Wed Oct 12 11:06:54 PDT 2005

On Wed, 2005-10-12 at 10:42 -0700, Greg Lindahl wrote:
> On Wed, Oct 12, 2005 at 12:05:13PM +0100, Ashley Pittman wrote:
> 
> > Thirdly is the performance issue, any MPI vendor worth his salt tries
> > very hard to reduce the number of function calls and library's between
> > the application and the network, adding another one is a step in the
> > wrong direction. This may not matter so much for ethernet clusters but
> > certainly for some people the software stack accounts for a surprising
> > percentage of "network" latency.
> 
> OK, so that's a new item for the Technical List Of Things To Do:
> measure the overhead. I suspect it'll turn out to be small, even for
> interconnects that care about 50 nanoseconds of additional overhead.
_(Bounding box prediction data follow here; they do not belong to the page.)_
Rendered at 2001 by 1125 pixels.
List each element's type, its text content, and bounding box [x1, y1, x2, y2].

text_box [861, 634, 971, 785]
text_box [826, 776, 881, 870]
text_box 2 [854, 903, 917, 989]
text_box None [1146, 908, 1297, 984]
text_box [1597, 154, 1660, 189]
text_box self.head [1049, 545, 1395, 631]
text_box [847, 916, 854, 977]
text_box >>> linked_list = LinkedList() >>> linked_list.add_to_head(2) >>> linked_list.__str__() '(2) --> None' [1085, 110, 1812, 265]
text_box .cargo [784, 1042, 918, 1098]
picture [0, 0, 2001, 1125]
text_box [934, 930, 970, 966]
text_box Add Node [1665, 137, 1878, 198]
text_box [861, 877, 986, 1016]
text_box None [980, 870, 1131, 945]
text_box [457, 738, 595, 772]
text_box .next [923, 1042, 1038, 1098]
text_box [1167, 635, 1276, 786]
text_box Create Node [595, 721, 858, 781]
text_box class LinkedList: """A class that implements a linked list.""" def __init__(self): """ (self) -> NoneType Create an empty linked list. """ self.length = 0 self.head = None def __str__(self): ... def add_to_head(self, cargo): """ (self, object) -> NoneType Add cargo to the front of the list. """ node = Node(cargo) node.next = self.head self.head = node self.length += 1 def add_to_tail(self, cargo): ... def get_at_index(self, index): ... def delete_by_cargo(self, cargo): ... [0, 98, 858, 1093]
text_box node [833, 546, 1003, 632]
As it turns out I'm in a position to measure this fairly easily, our MPI
sits on top of a library called libelan, this does all the tag matching
at a very low level, all MPI does is convert the communicator into a bit
pattern, calculate the length from the type and count and convert from
lrank to grank, passing the call on.  Using tping to measure libelan
directly I get 1.24 uSec for a zero byte message, using mping I get 1.34
for the same message.  The only difference is the MPI layer of the
stack.  8% is worth caring about.

Of course you could argue that our MPI library is actually doing a fair
amount of work but I'm not sure that it is, a couple of array lookups,
some bit shifting and a few multiplies.  Even with today's processors
code isn't free and it seems to be that this is amplified when you have
to jump between library's to get at that code.
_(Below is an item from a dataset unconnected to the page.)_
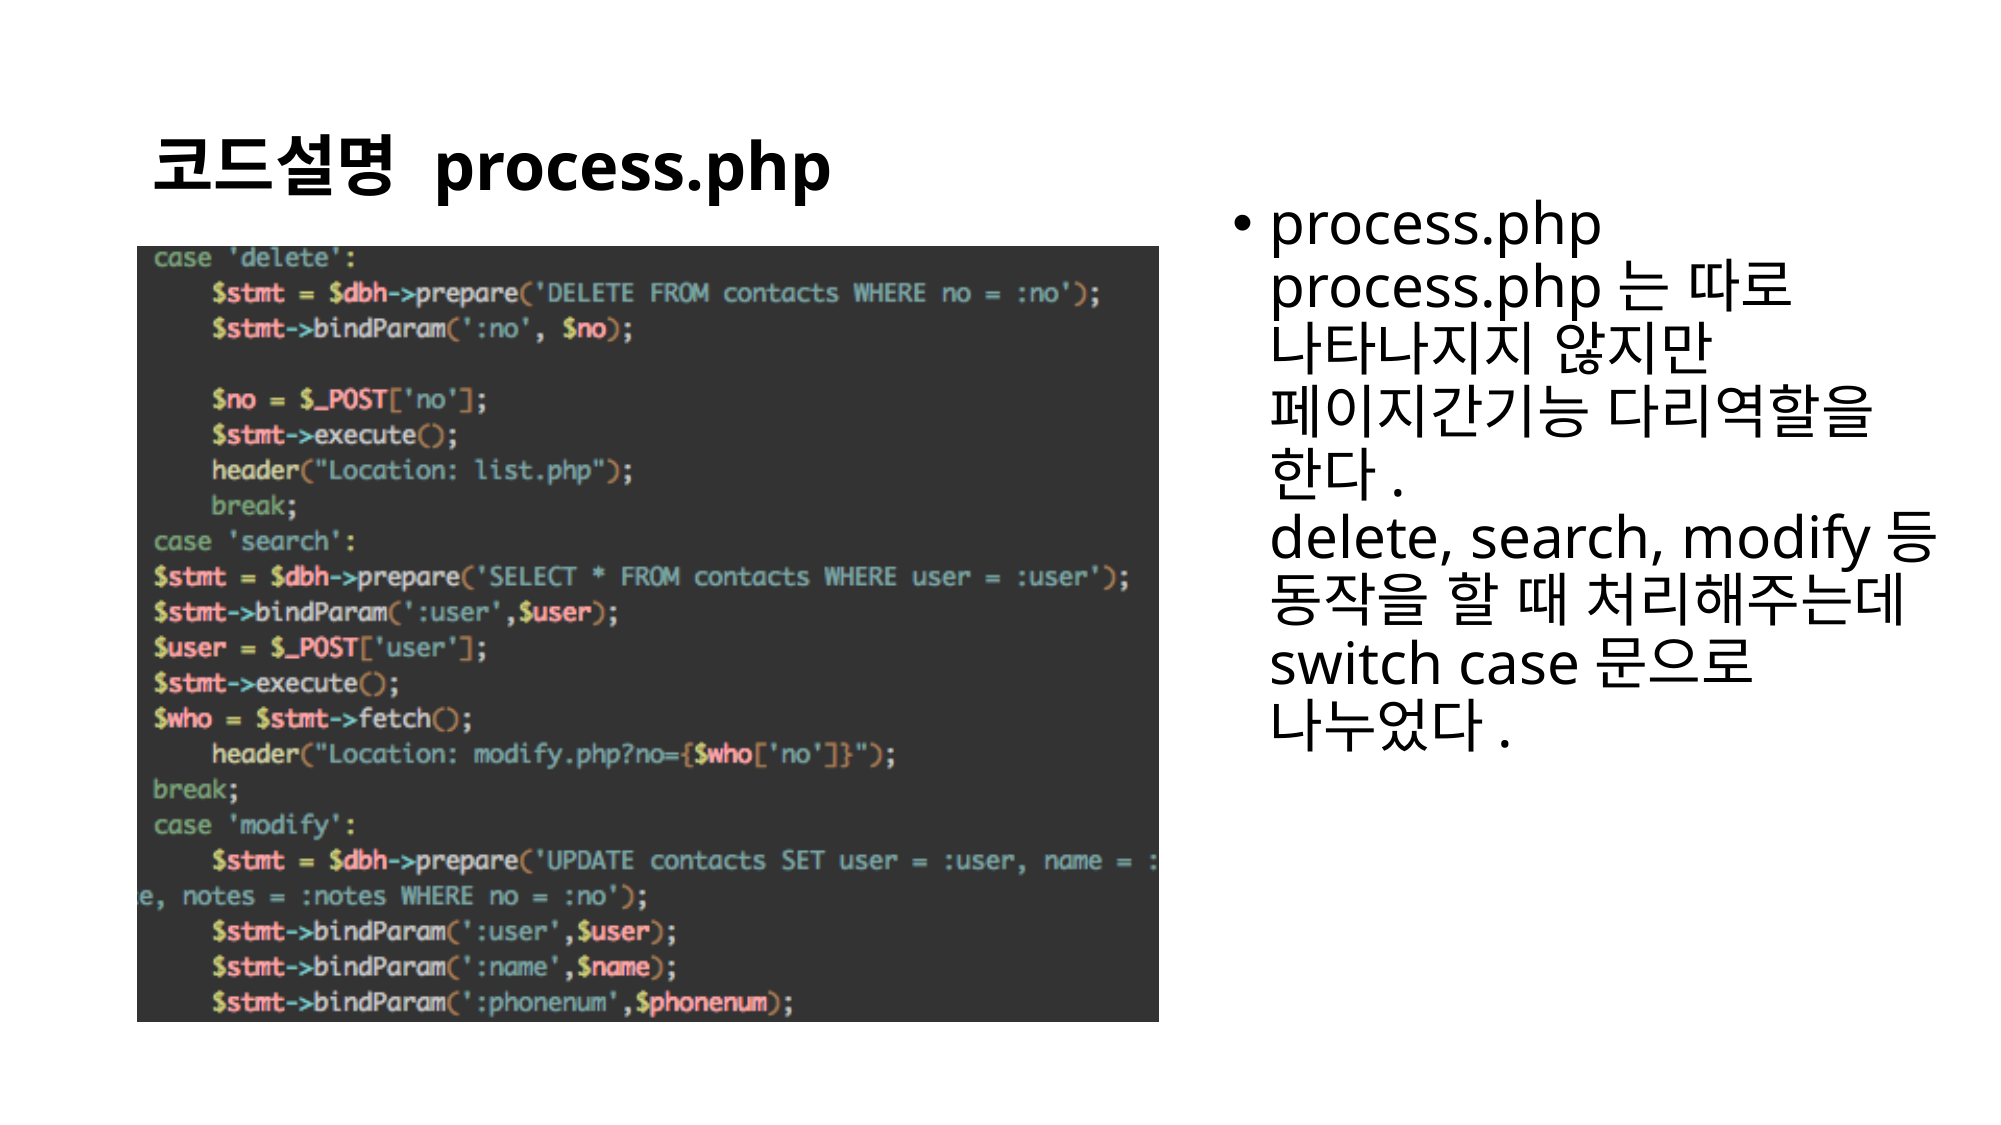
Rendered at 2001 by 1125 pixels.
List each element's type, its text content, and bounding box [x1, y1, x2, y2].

list process.php process.php는 따로 나타나지지 않지만 페이지간기능 다리역할을 한다. delete, search, modify등 동작을 할 때 처리해주는데 switch case문으로 나누었다. [1217, 186, 1955, 889]
title 코드설명 process.php [137, 59, 1863, 278]
picture [137, 246, 1159, 1022]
Regardless of the numbers this is a *high performance* industry and
doing this would be a step in the wrong direction.

If you want figures for shared vs static vs function pointer lookup
tables there was a paper about it at the MPI conference earlier this
month, IIRC the conclusion was (the paper is at my house so not to hand)
that it made little difference but as I said before apples and oranges,
that was for function redirection.

Ashley,